1. Selling memberships to my members’ areas. On the character site I sell a membership to its members section (lesson plans, stories, activities, etc.) to individuals for $14.75 for a year or $24.75 for four years. An entire school can use it for $99.00 for one year or $199.00 for four years. Generally, this all happens automatically from my end. They find it on the Web, subscribe by credit card or request to pay by check. I check my e-mail and answer occasional questions. Otherwise, it flies on auto-pilot. I may be making sales as I speak to you today. Nobody has to wrap books and take them to the post office. It’s all online.

2. Selling advertising through Google Adsense and other services. If you start getting a lot of traffic, you can make money from ads, just like a magazine. (But please, no annoying pop-ups!) It’s easy to set up and experiment with. You can do it on your blogs as well as your sites.

3. Selling recommended books and getting a referral fee from Amazon.com. As I researched finances, I began to write book summaries as a free service to those who would like to know the gist of some great books on personal finance. This is different from Amazon book reviews. I just summarize the advice of each book. That helps me to retain more from my reading. But it helps people studying finance to compare, for example, what Suze Orman recommends for investing as opposed to Dave Ramsey. Once you set up an Associates Account with Amazon, you can copy and paste some code into your html (You don’t have to know html code. I don’t.) that links the book to Amazon. If someone buys the book, or simply goes to Amazon from my site and ends up buying any book, I get a cut. And it all happens silently in the background without me having to fill orders, flowing into my bank account each month.
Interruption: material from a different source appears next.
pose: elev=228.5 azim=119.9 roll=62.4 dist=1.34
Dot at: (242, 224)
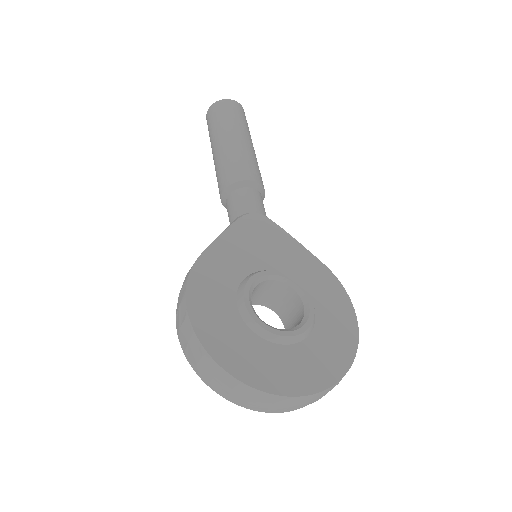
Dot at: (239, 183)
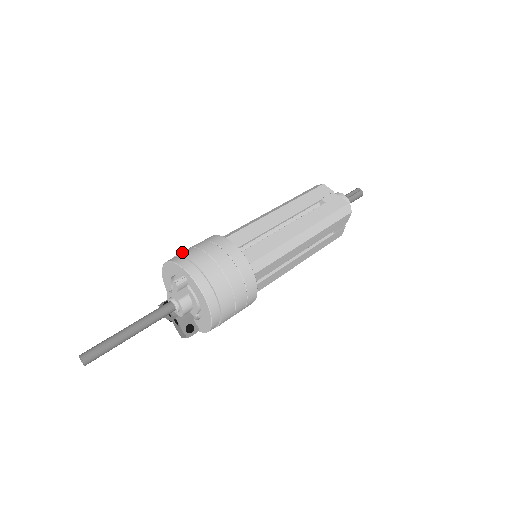
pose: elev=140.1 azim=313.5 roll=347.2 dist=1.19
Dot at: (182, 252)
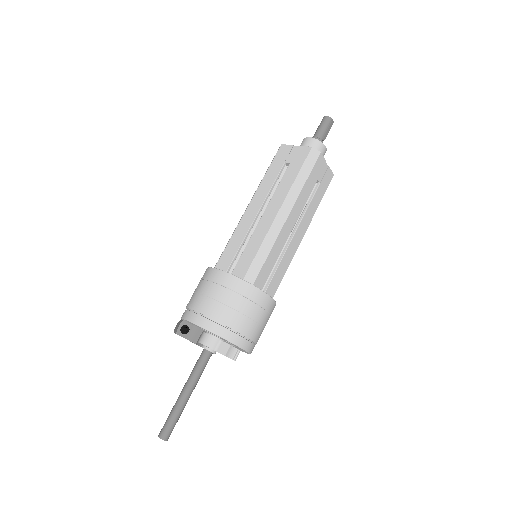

4. Selling e-books. Although I have no present motivation to read books on hand-held devices (1. I mark up books for future research. 2. I’m not on the road a lot.) I know that they’re valuable to many others. Why not make it available when it’s free? I’m working on a Kindle book and may also sell one as a pdf.

All of these products produce multiple streams of income for an author. None of these avenues were available before the Web revolutionized everything.

The End Product

As you get your blog and site set up, you can spend your time writing. If you can’t sell your article to a magazine, you can put it on your blog and your collection of articles. (In fact, I never write an article that they won’t allow to be put on my site after their publication.) If I can continue to increase the revenue from my writing, I can work from anywhere in the world that I can access the internet.

The result? I’m offering people something of value, something they’ll come back for. In my books, I’ll refer readers to my sites. On my sites, I’ll refer readers to my books. If you love to write, it’s a really fulfilling way to live!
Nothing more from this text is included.